Open jb2020-super opened 3 years ago
Hi,
DirectML fuses operators opportunistically - that is, when it is both possible to fuse and there is a performance benefit to doing so. Unfortunately in this case it appears it wasn't possible to fuse the LEAKY_RELU with the metacommand (as the level of metacommand support can vary by hardware and driver version). You might be able to achieve the fusion by using the DISABLE_METACOMMANDS flag, but that's likely to result in worse performance. Let us know if you have an end-to-end scenario that's impacted by this - if there's data that shows a substantial performance difference, this is something we can raise with hardware vendors as a potential optimization in future.
Hi @adtsai , DISABLE_METACOMMANDS will result into bad performance. I replaced the model in the DirectMLSuperResolution sample with a seven-layer CNN and tested it.The results are as follows.

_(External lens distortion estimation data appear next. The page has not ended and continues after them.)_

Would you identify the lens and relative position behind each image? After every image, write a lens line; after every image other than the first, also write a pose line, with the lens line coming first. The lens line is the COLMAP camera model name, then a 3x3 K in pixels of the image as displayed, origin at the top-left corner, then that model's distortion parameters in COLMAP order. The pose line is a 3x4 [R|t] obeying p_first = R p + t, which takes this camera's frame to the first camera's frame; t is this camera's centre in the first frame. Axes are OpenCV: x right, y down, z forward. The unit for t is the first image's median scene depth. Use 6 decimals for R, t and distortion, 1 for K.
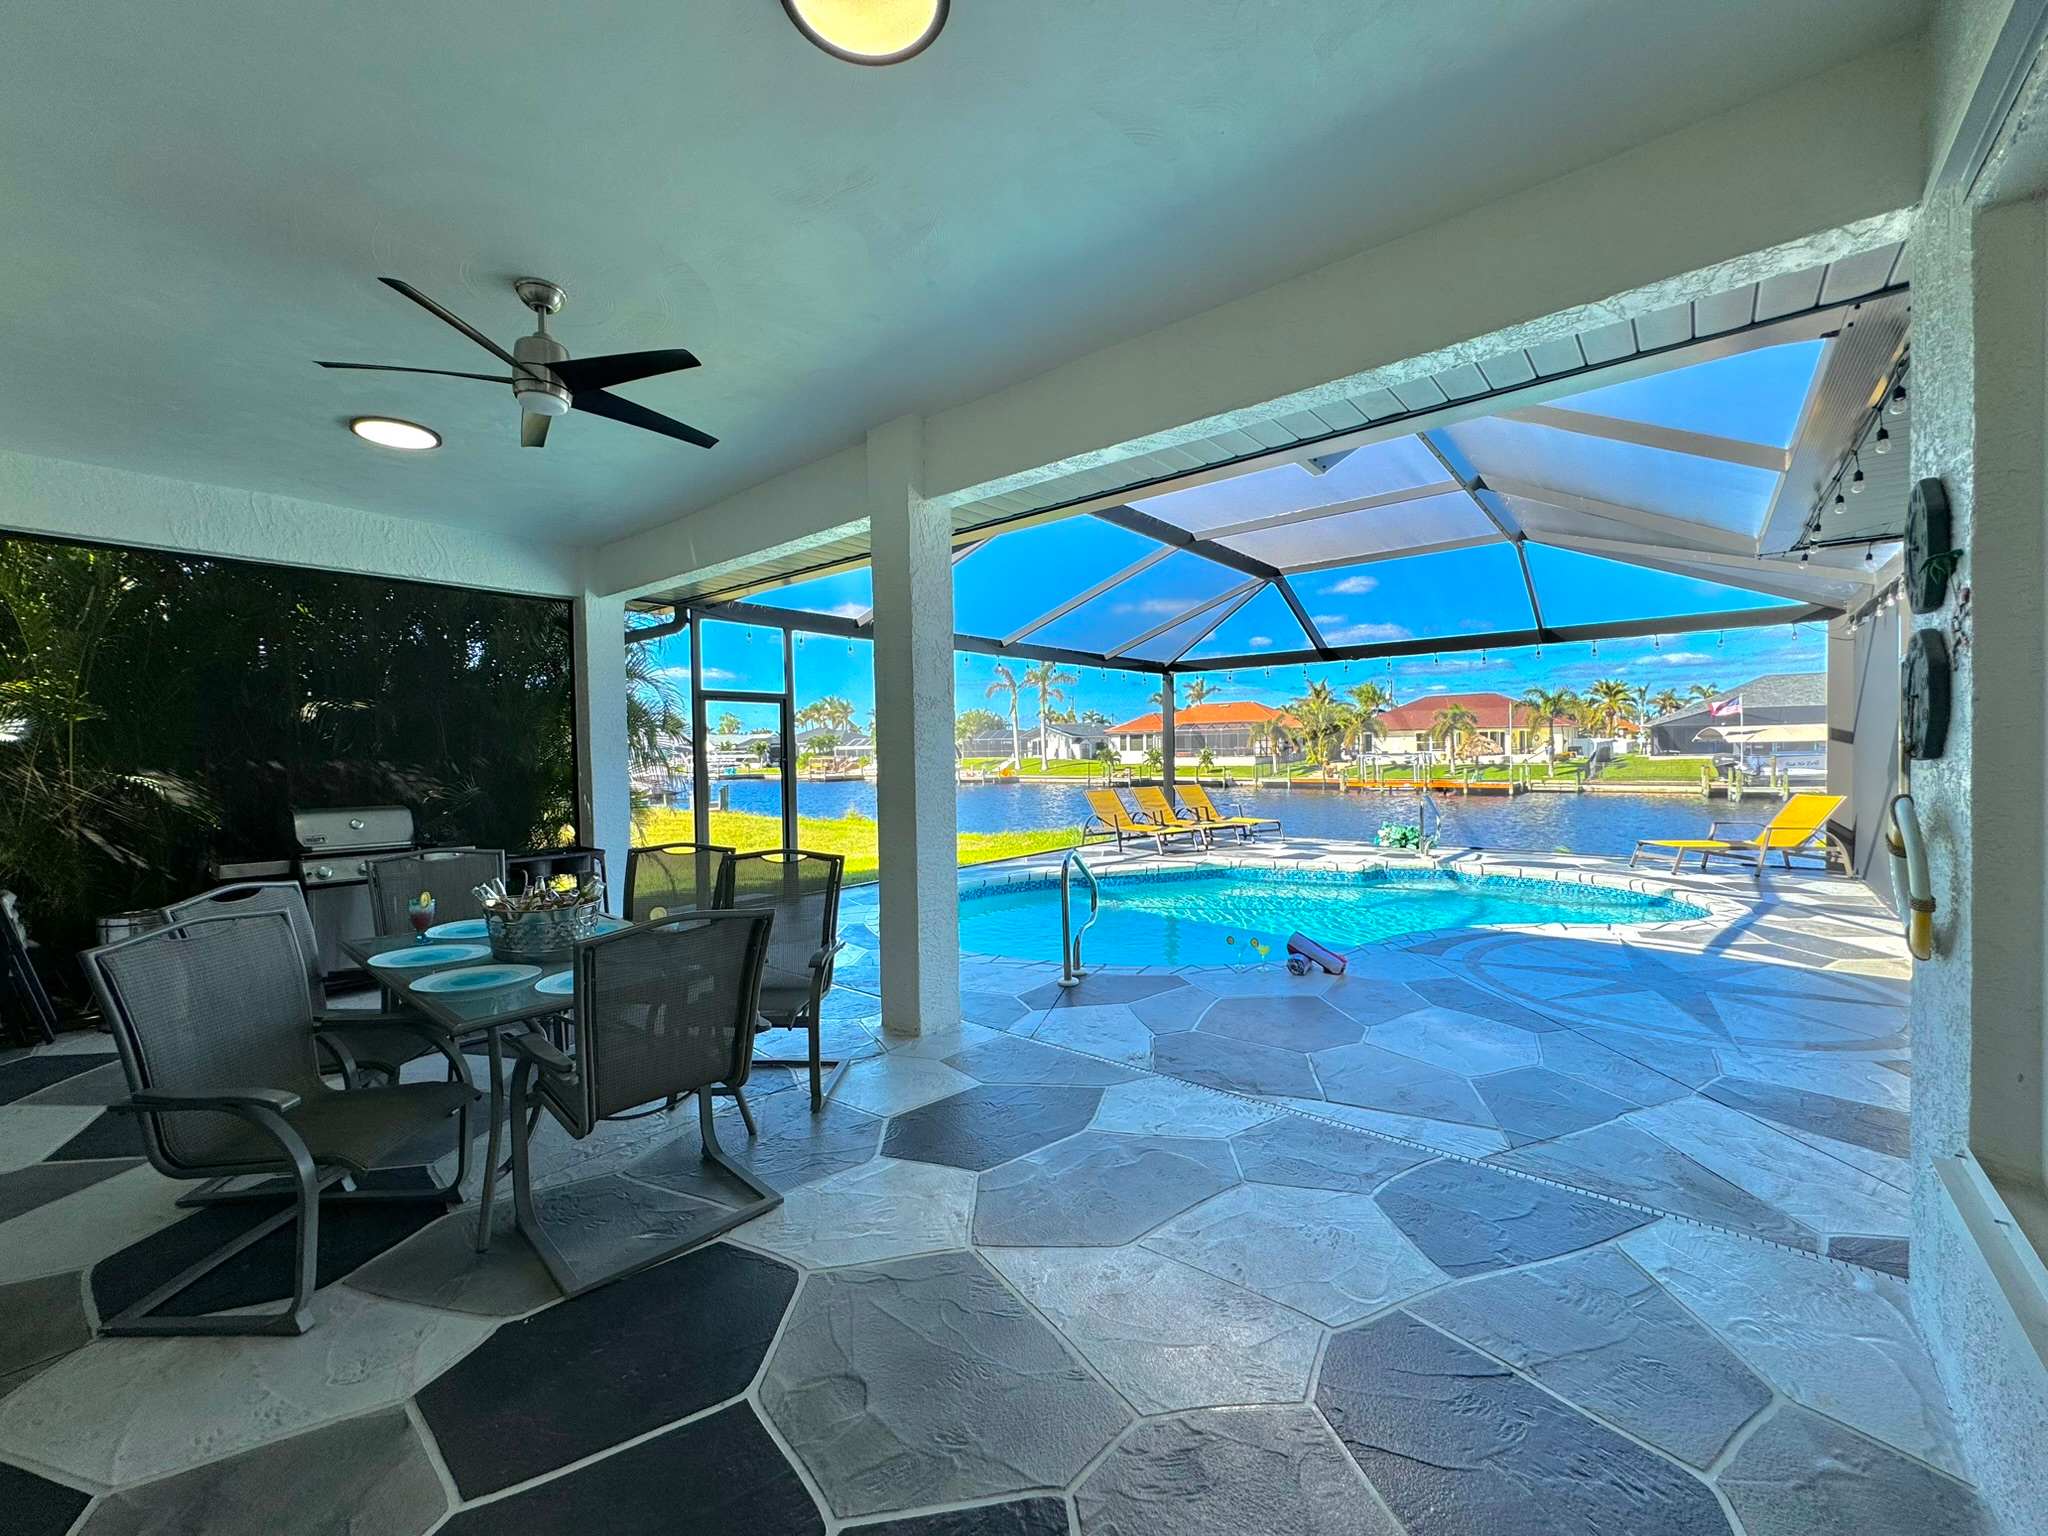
lens RADIAL K [[817.6, 0, 1023.1], [0, 817.6, 769.5], [0, 0, 1]] dist [-0.000195, 0.000049]
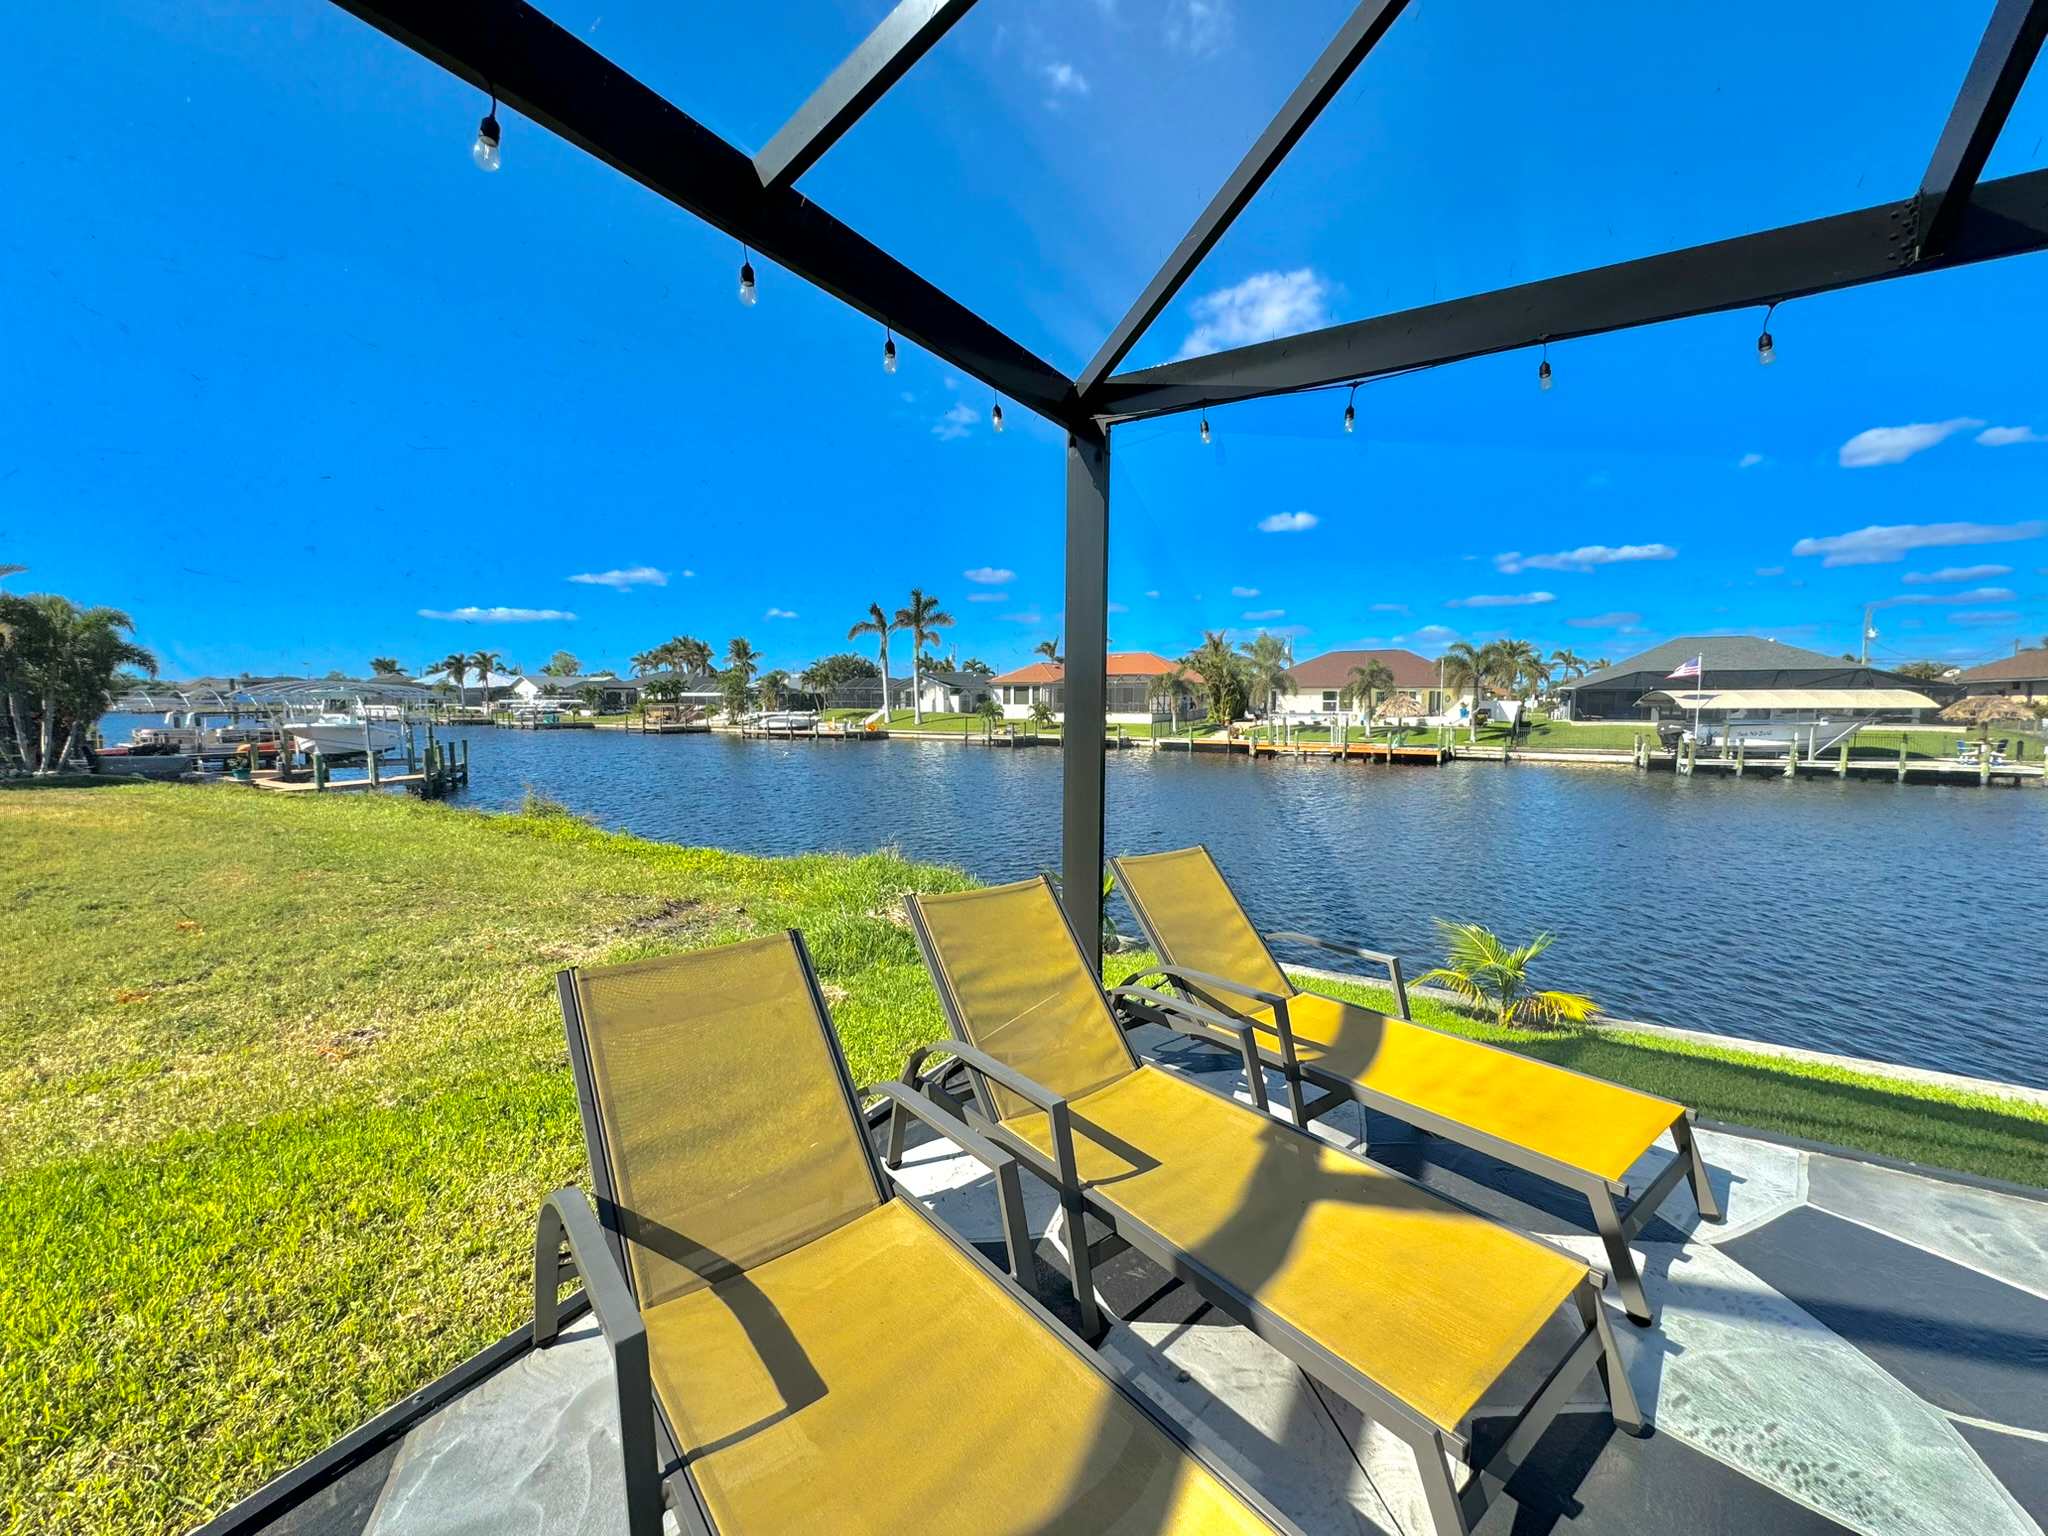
lens RADIAL K [[817.6, 0, 1023.1], [0, 817.6, 769.5], [0, 0, 1]] dist [-0.000195, 0.000049]
pose [[0.990516, 0.008385, 0.137144, 0.025397], [-0.016397, 0.998217, 0.057398, -0.004355], [-0.136418, -0.059102, 0.988887, 0.154044]]
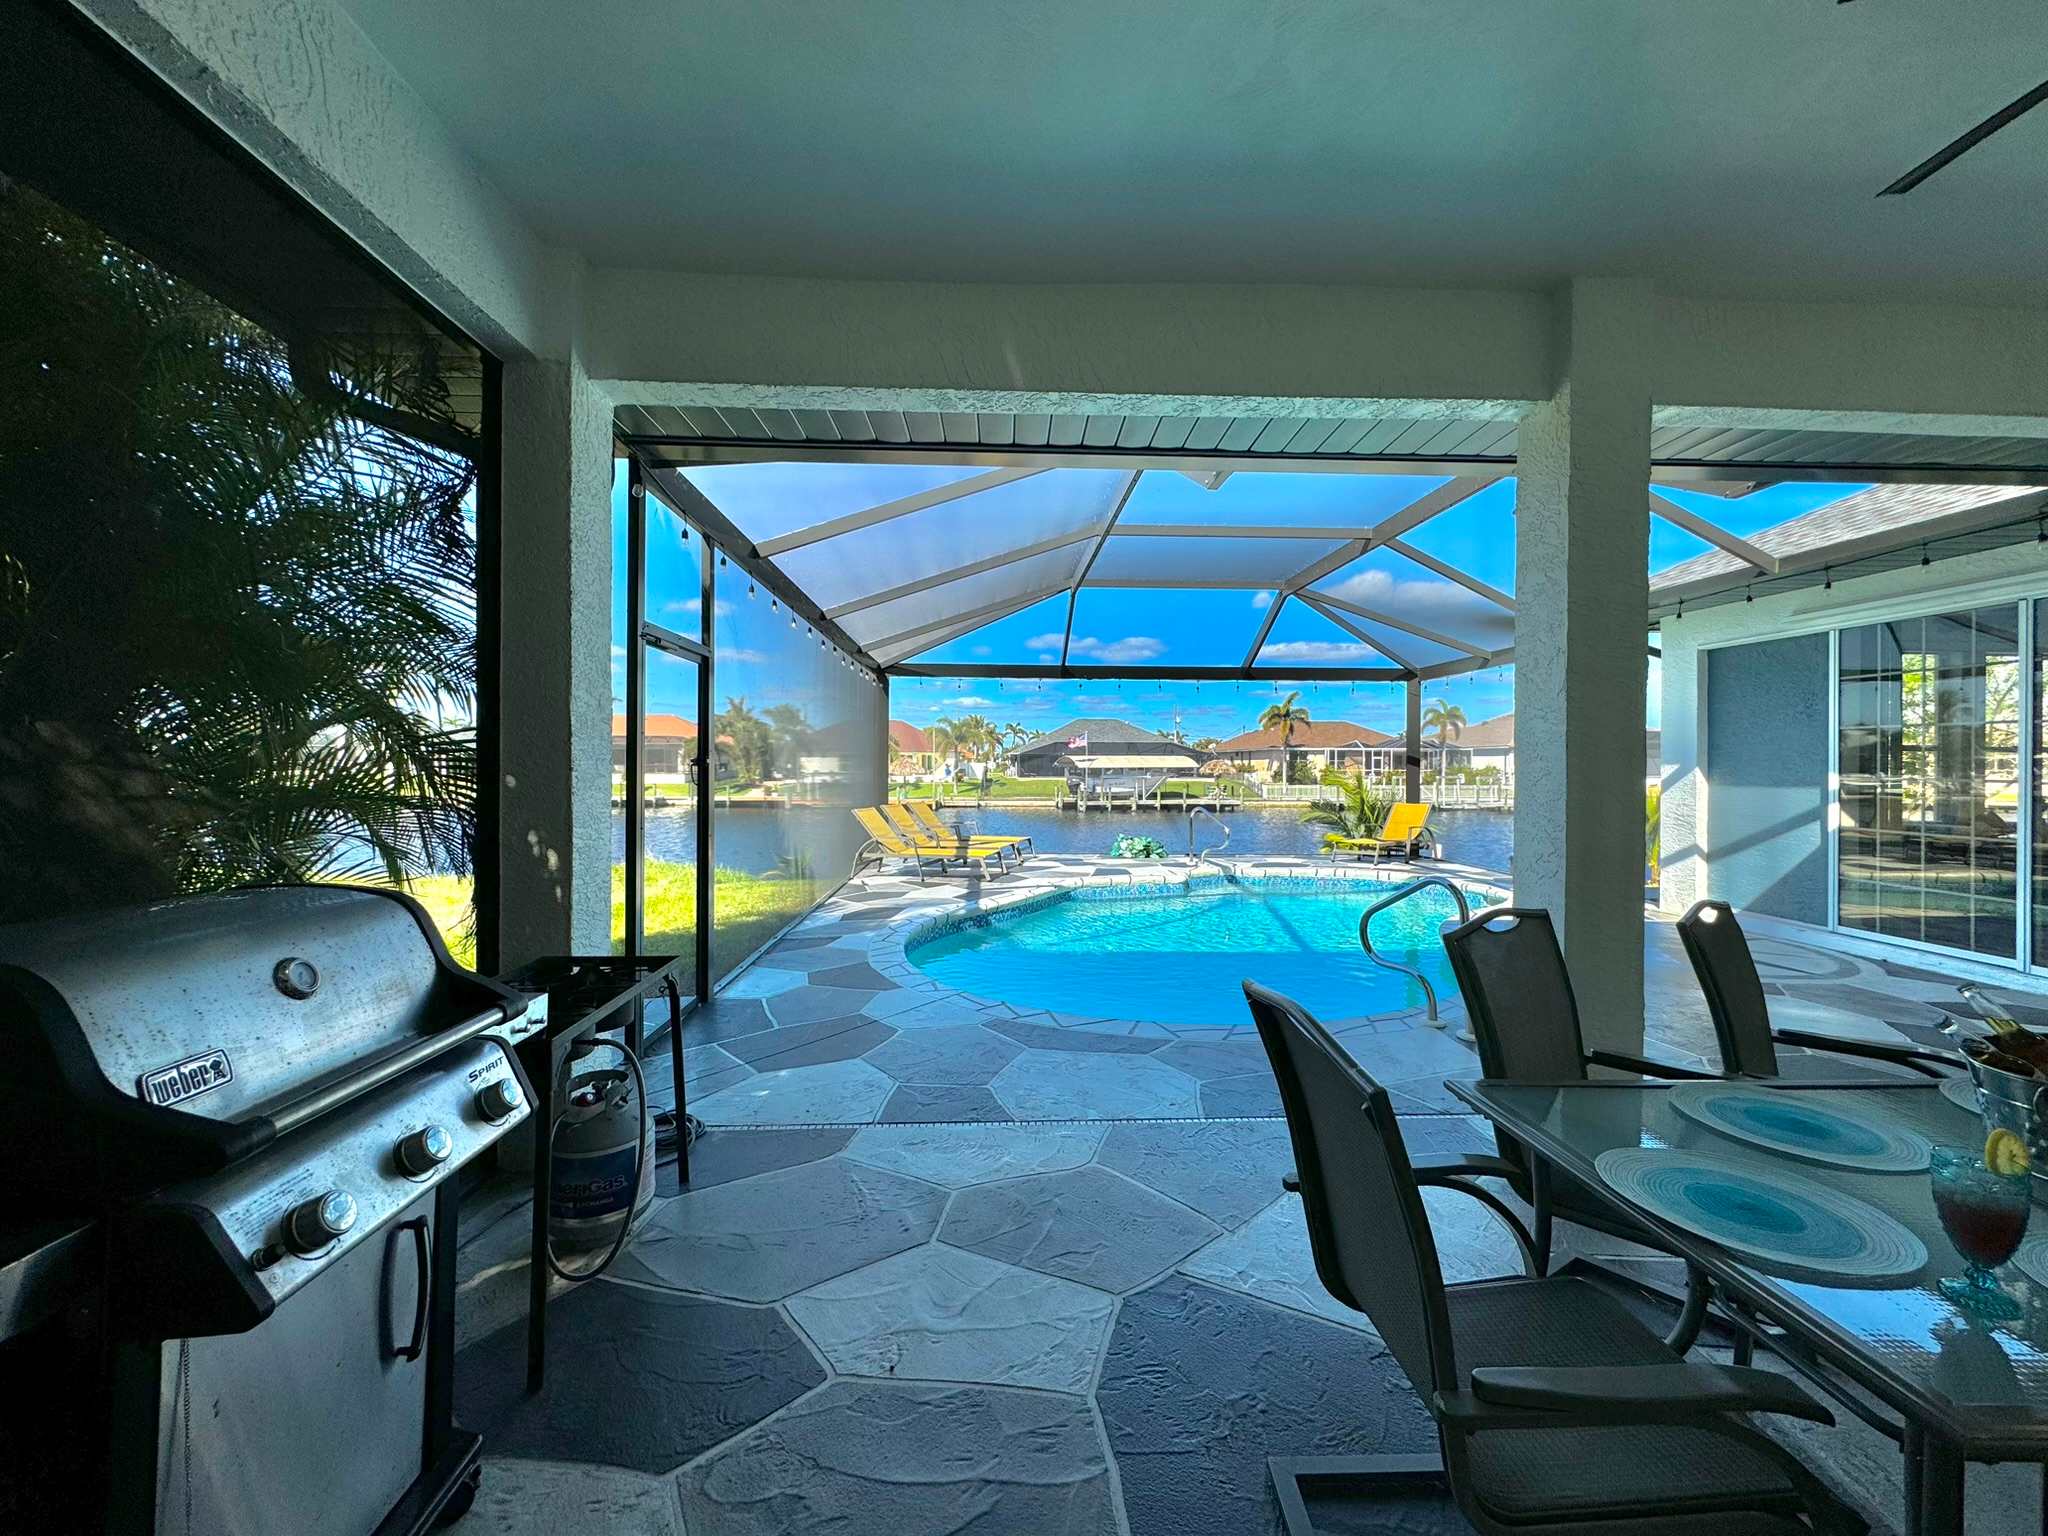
lens RADIAL K [[817.6, 0, 1023.1], [0, 817.6, 769.5], [0, 0, 1]] dist [-0.000195, 0.000049]
pose [[0.744778, 0.016795, 0.667101, -0.062565], [-0.001511, 0.999723, -0.023482, 0.000861], [-0.667311, 0.016481, 0.744597, 0.051042]]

Model | AMD RX 5700 XT (frame time) | NVIDIA RTX 3090(frame time) |
---|---|---|
Demo | 38.41 ms | 10.975 ms |
7-layer CNN | 41.10 ms | 33.254 ms |
7-layer CNN(disable metacommand) | 133.69 ms | 115.50 ms |
Demo model on 5700XT
7-layer CNN on 5700XT
Demo model on 3090
7-layer CNN on 3090
7-layer CNN on 3090 disable metacommand
This is my code https://github.com/jb2020-super/test-DirectML.git
According to the PIX analysis result, the convolution with FusedActivation set to DML_OPERATOR_ACTIVATION_LEAKY_RELU is splitted into two convolution ops. But when replaced with DML_OPERATOR_ACTIVATION_RELU, fusion succeed. How to solve this?